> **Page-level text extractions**
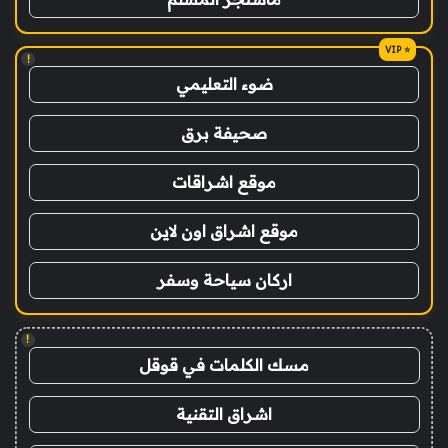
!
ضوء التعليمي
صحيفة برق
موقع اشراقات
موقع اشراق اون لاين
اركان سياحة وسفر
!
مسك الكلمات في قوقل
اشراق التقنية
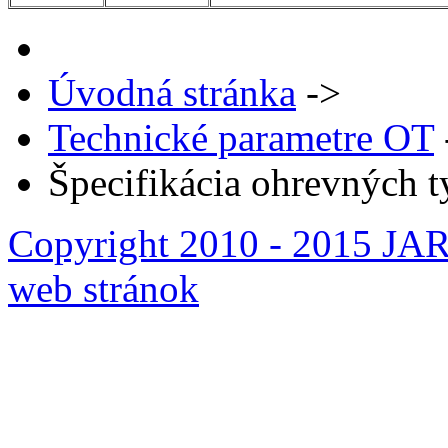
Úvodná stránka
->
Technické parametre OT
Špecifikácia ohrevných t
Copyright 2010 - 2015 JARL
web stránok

...

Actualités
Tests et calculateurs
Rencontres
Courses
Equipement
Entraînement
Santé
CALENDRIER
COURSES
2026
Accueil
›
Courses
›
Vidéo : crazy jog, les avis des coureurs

==

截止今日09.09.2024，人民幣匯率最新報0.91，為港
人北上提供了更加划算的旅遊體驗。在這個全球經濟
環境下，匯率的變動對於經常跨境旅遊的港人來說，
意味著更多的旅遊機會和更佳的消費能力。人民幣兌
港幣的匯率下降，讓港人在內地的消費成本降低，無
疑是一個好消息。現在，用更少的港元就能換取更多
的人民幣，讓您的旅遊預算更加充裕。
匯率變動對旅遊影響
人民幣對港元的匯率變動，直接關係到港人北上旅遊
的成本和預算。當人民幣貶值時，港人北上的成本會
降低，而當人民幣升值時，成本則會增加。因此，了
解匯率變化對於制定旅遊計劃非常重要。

> **JOB ITEM**
Reproduce the lines of the listing from the line with "Úvodná stránka" to the line with "web stránok", including both of those lines.

> **SOLUTION FOR THIS PROBLEM**
Úvodná stránka
->
Technické parametre OT
Špecifikácia ohrevných t
Copyright 2010 - 2015 JARL
web stránok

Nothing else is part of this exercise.